Tom Hopkins wasn’t born to wealth and privilege. He was a mediocre student and began his work life in construction carrying steel. At the age of 19, he was married with a child on the way and trying to find a better way to support his young family.
Since he wasn’t afraid of meeting new people and was known to be somewhat talkative someone suggested he try selling. After looking around at the people who were dressed well and driving new cars, he decided on the field of real estate.
At the time, real estate was considered an old man’s profession. There weren’t many women in the field and certainly no teenagers. It took Tom several tries to pass his licensing exam, but he eventually succeeded.
The next hurdle was to find someone to hire him. Visiting real estate offices around town on his way home from his construction job, Tom quickly learned the negative impact of the first impressions he was making.
Eventually, one office manager took pity on him and gave him a job. Tom was instructed to show up at the next office meeting in a suit—not his construction clothes. There was only one challenge, Tom didn’t own a suit. He did, however, have a uniform from a band he had been in during high school.
When he arrived at the office meeting, the manager stopped and stared.

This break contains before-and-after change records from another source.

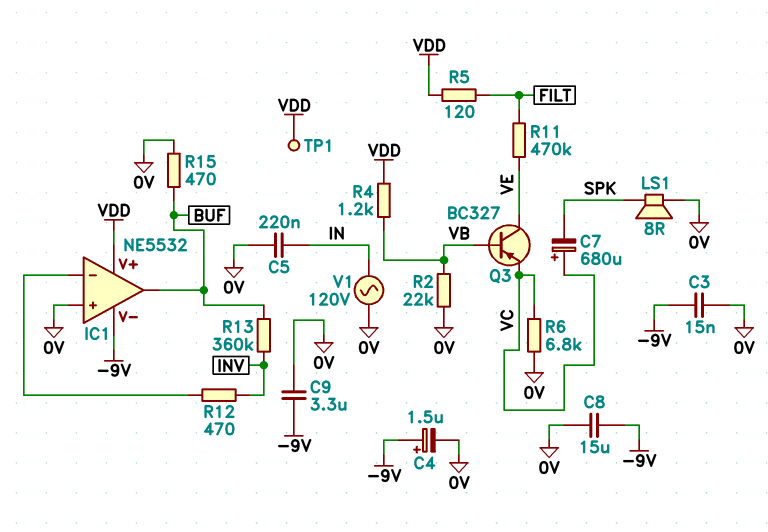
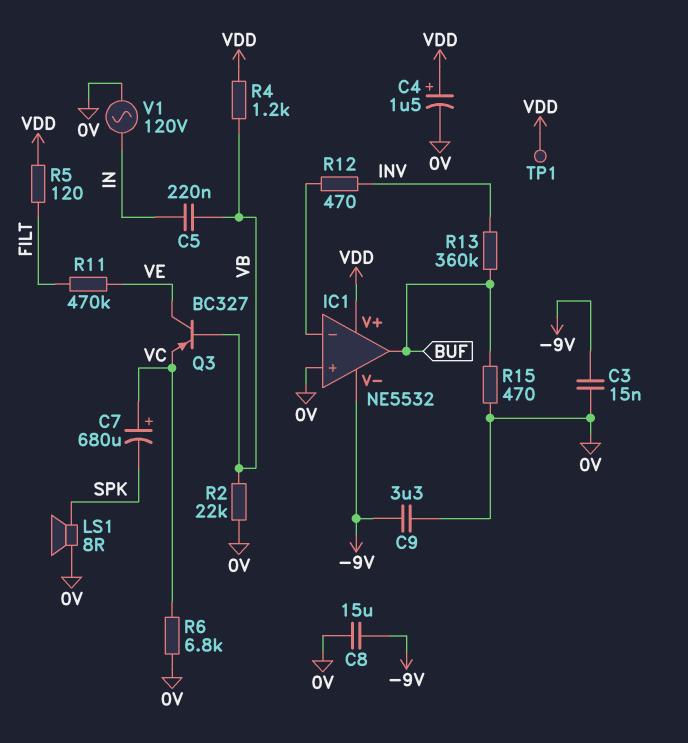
C4: 1.5uF (plus -9V, minus 0V) -> 1.5uF (plus VDD, minus 0V)
C5: 220nF (0V, IN) -> 220nF (IN, VB)

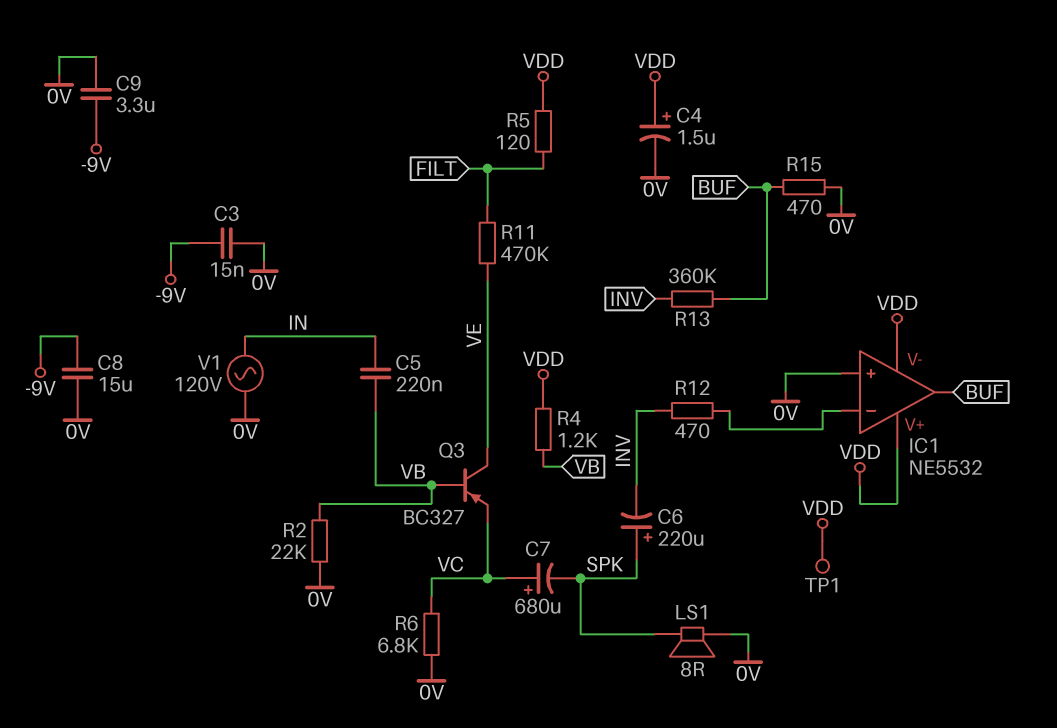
C6: none -> 220uF (plus SPK, minus INV)
IC1 pin V-: -9V -> VDD

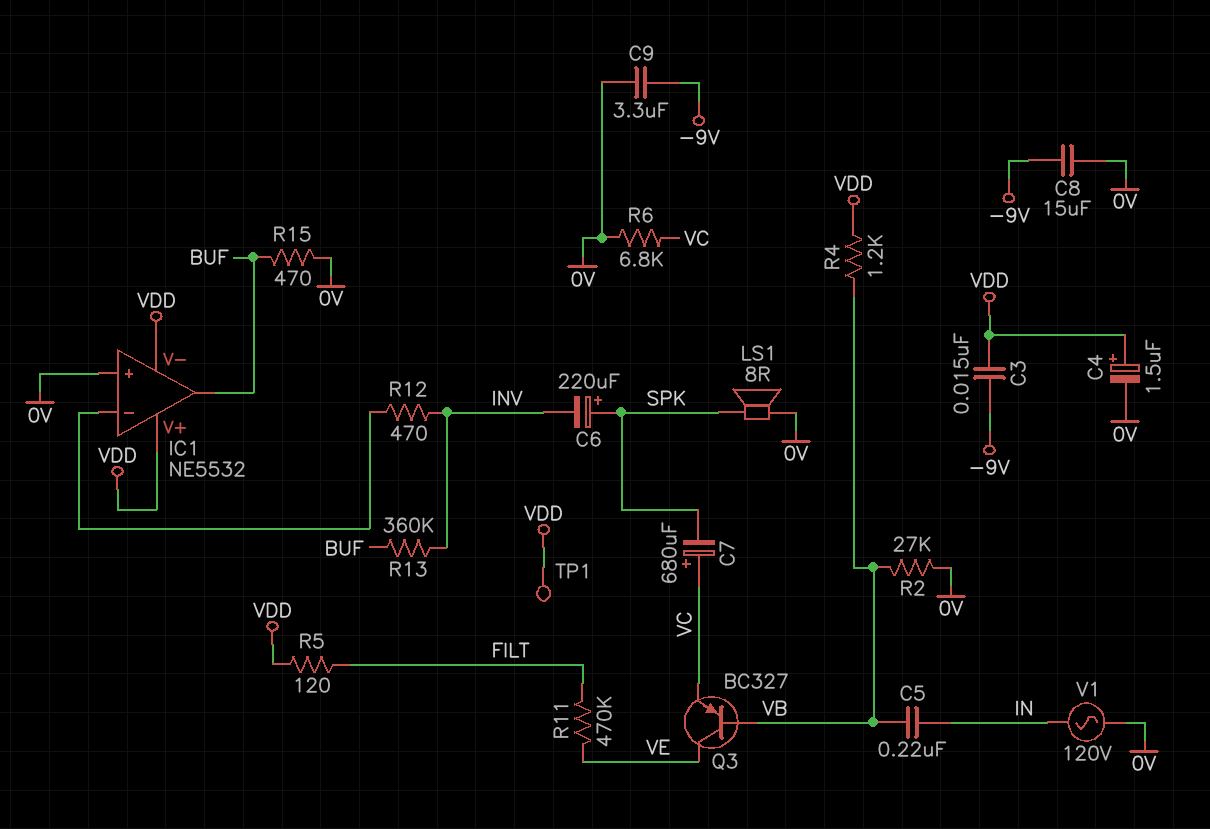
C3: 15nF (-9V, 0V) -> 15nF (-9V, VDD)
R2: 22k (0V, VB) -> 27k (0V, VB)

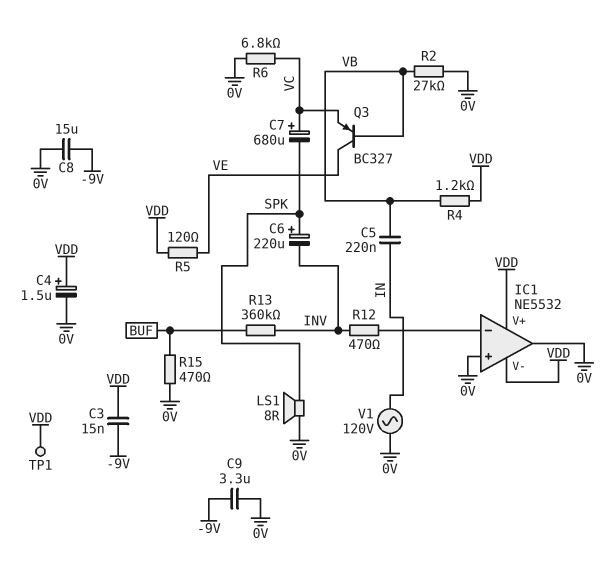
IC1 pin out: BUF -> 0V
R5: 120 (FILT, VDD) -> 120 (VDD, VE)
R11: 470k (FILT, VE) -> none

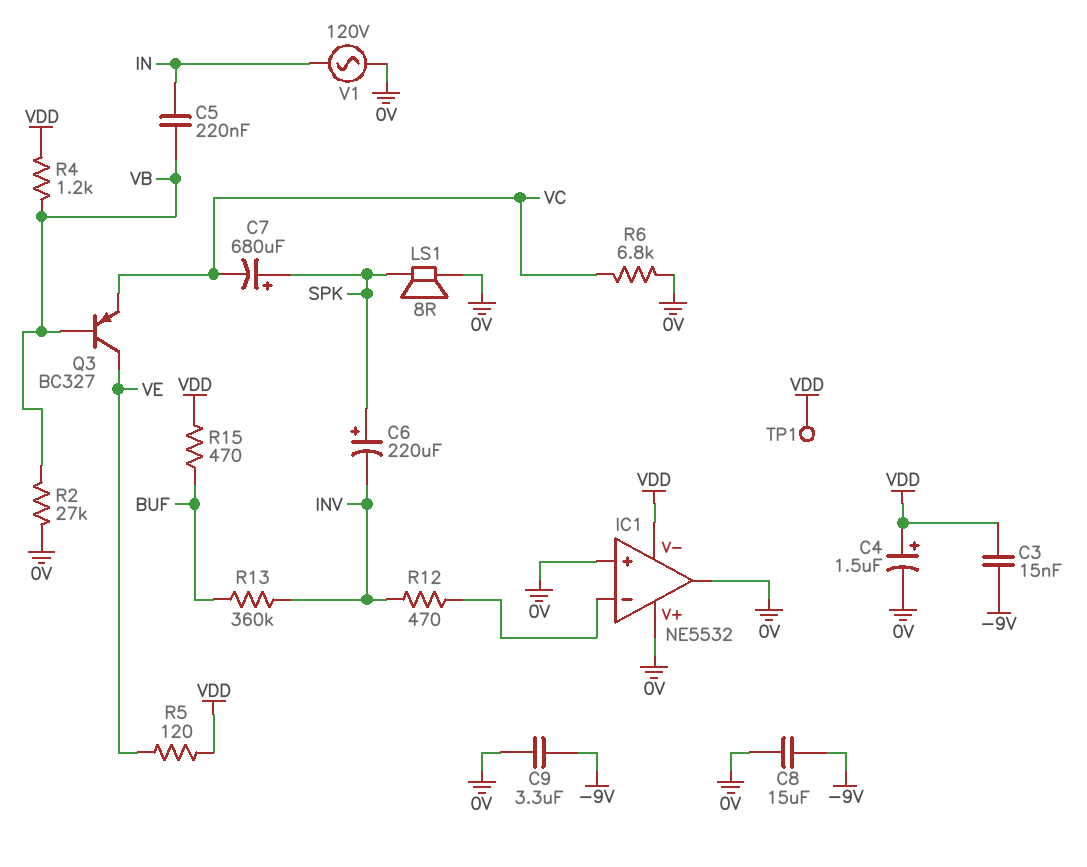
C7: 680uF (plus VC, minus SPK) -> 680uF (plus SPK, minus VC)
IC1 pin V+: VDD -> 0V
R15: 470 (0V, BUF) -> 470 (BUF, VDD)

So did everyone else in the room. Then he heard the manager say, “If that kid in a band uniform can make it in this business, the rest of you better be getting rich!”
Tom’s first six months in real estate were anything but successful. He had sold only one home and averaged $42 a month in income. He was down to his last $150 in savings when a man came into the real estate office promoting a three-day sales training seminar with J. Douglas Edwards. Tom hadn’t yet heard of either “sales training” or Mr. Edwards. He decided to invest his last bit of savings in the program.

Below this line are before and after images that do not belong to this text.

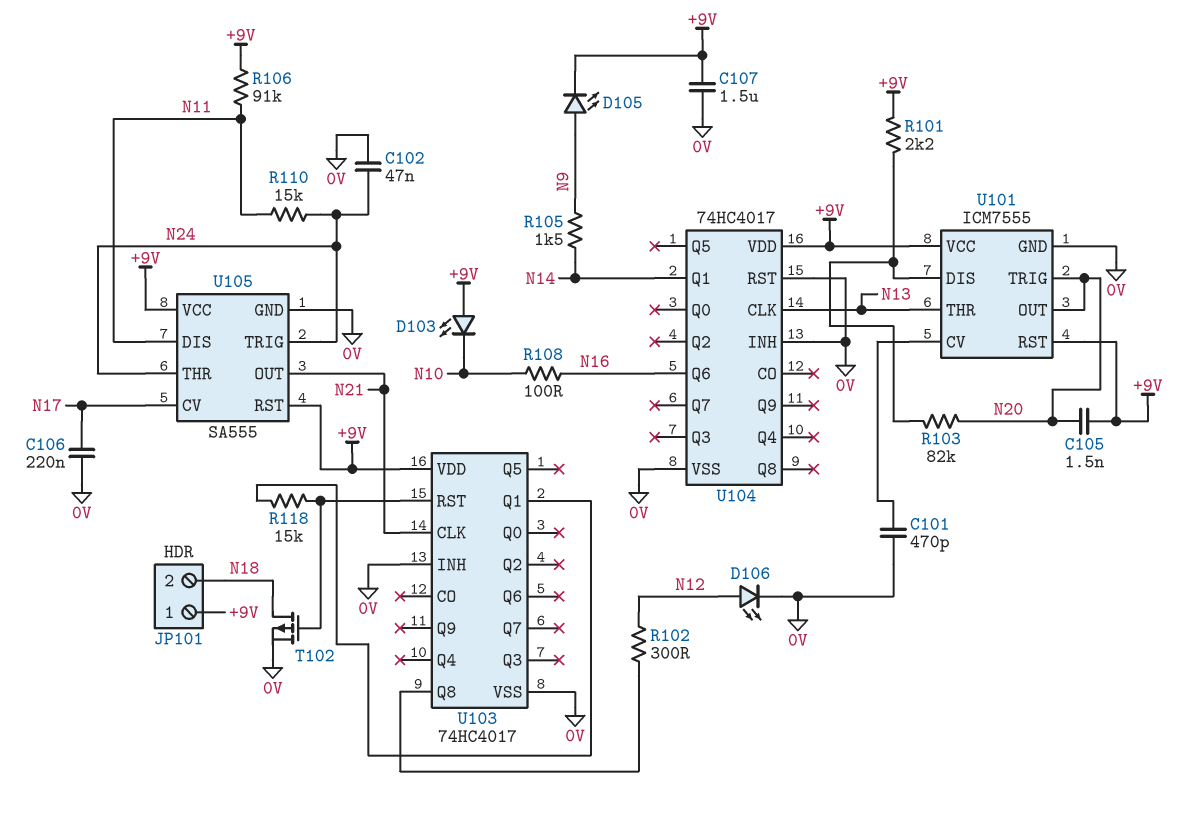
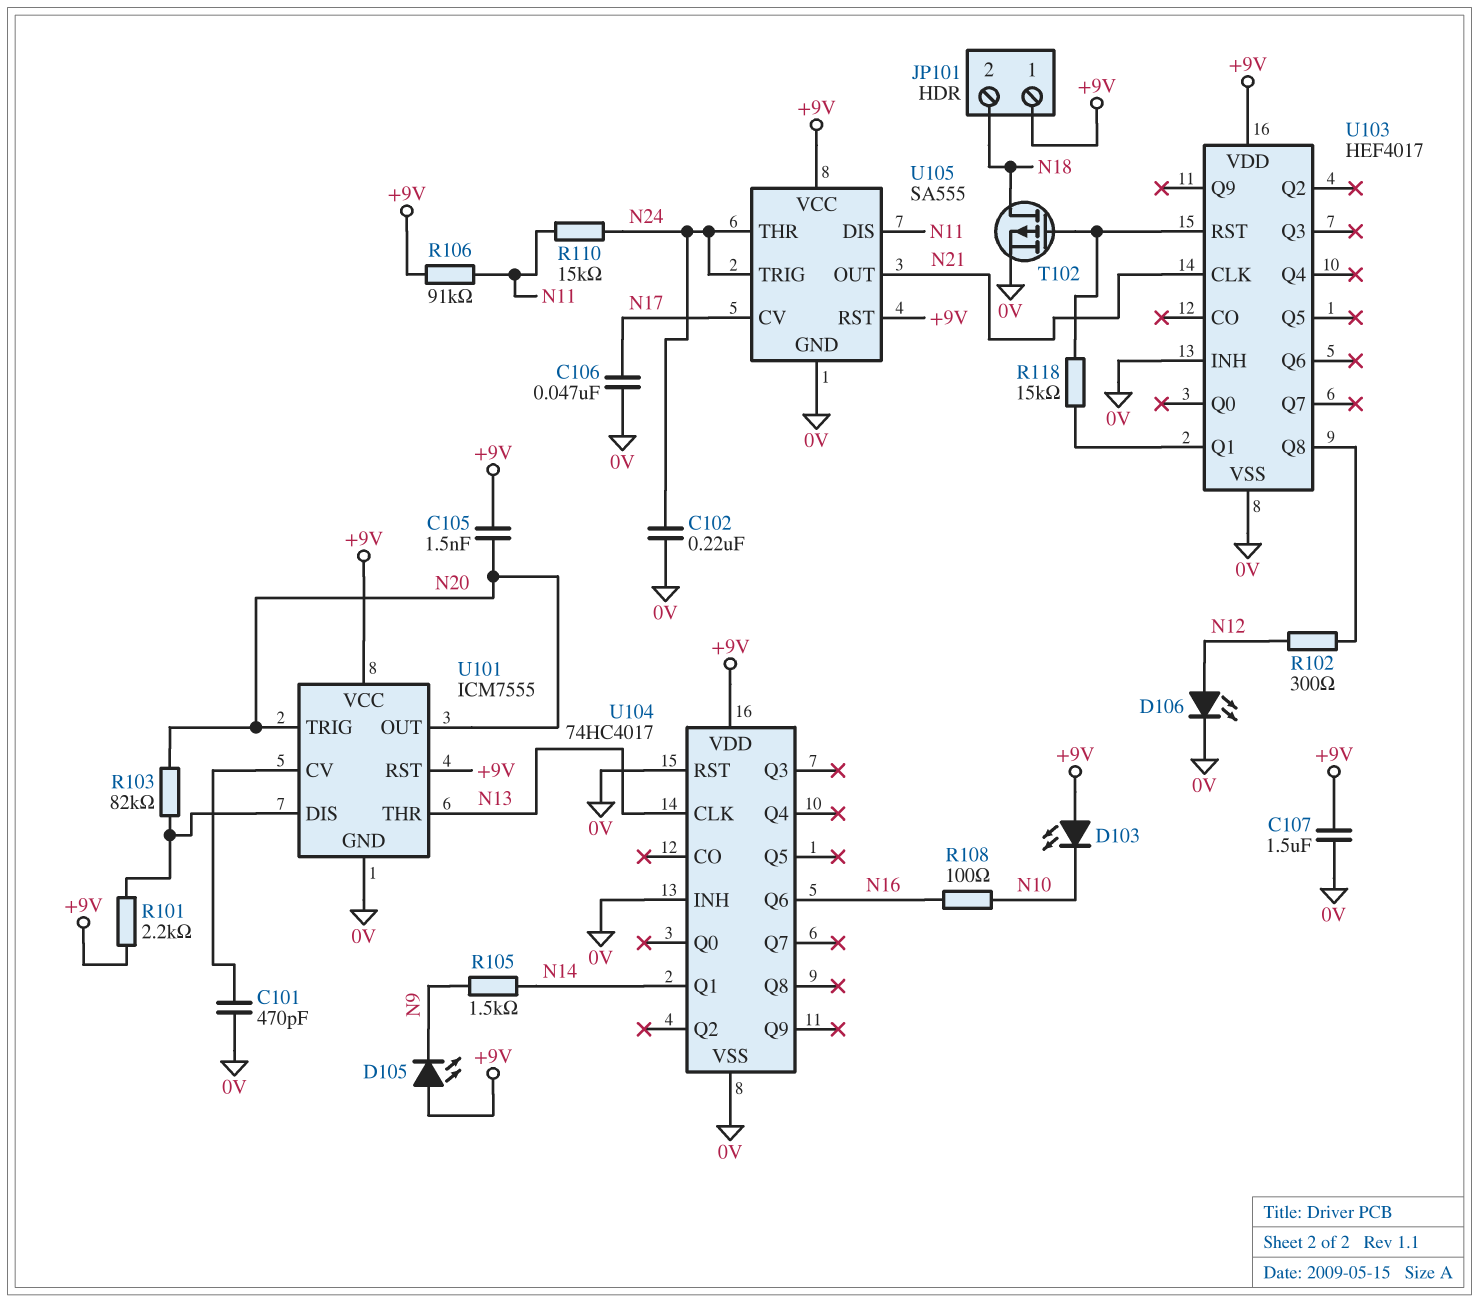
C102: 47nF (0V, N24) -> 220nF (0V, N24)
C106: 220nF (0V, N17) -> 47nF (0V, N17)
D105: LED (A N9, K +9V) -> LED (A +9V, K N9)
U103: 74HC4017 -> HEF4017

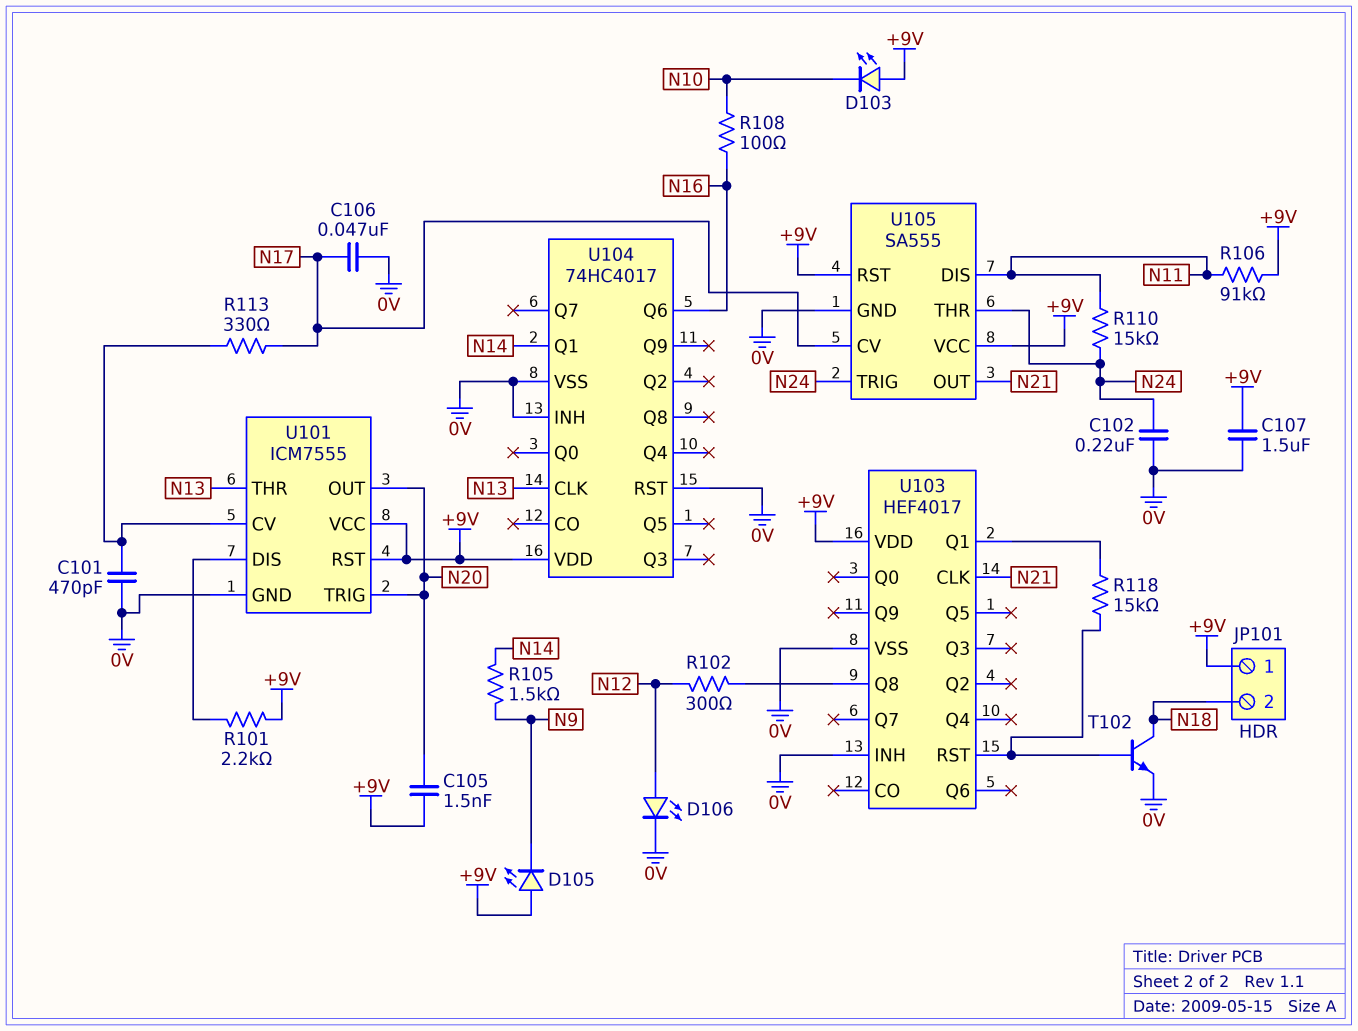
R103: 82k (N20, U101/DIS) -> none
R113: none -> 330 (N17, U101/CV)
T102: PMOS (G U103/RST, D N18, S 0V) -> NPN (B U103/RST, C N18, E 0V)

Not only did the light of understanding dawn on Tom that selling is a learned skill, he was so inspired by Mr. Edwards’ training that he became an avid student. He attended seminars, read books on selling and even invested in some vinyl records on self-improvement.
Tom applied everything he learned and by the time he turned 27, he was a millionaire salesperson in real estate. He set records that remained unbroken until this century. His last year as a real estate agent, he sold 365 homes—the equivalent of one each day. Grand total, he closed 1,553 real estate transactions in a period of six years.
Then, Tom faced his next hurdle. As much as he loved meeting people and talking with them one-on-one, speaking from stage brought back bad memories of a failed performance in a 1 st grade play. However, when he received the many awards he earned and loved, he was often asked to give speeches. Not knowing how to write a speech, Tom started talking about what he did to earn the award—how he sold homes. Everyone wanted to know how he did it so they could do it, too.
Tom turned to J. Douglas Edwards who by this time had become Tom’s mentor. Mr. Edwards said, “You must do what you fear most in order to control your fear.” Taking that message to heart, Tom soon became a dedicated student of public speaking and teaching. Seeing the light of understanding dawn on the faces of those who heard his message created a burning desire in him to help as many people as possible to learn how to sell professionally and a new career was born.
Tom taught pre-licensing courses in the field of real estate first. He also taught courses on how to get started in the business. Eventually, this evolved into his current sales training career where he is recognized as America’s #1 Sales Trainer and The Builder of Sales Champions.
Tom Hopkins understands both sides of the selling equation. He understands the fears of both buyers and salespeople. Buyers don’t want to be “sold” anything. Salespeople fear failure. The selling skills and strategies that Tom Hopkins teaches today reflect an understanding of how to communicate with buyers so they feel confident in making good decisions about the products and services they own. They also are taught in such a manner as to be entertaining and memorable by the sales professionals who seek them out.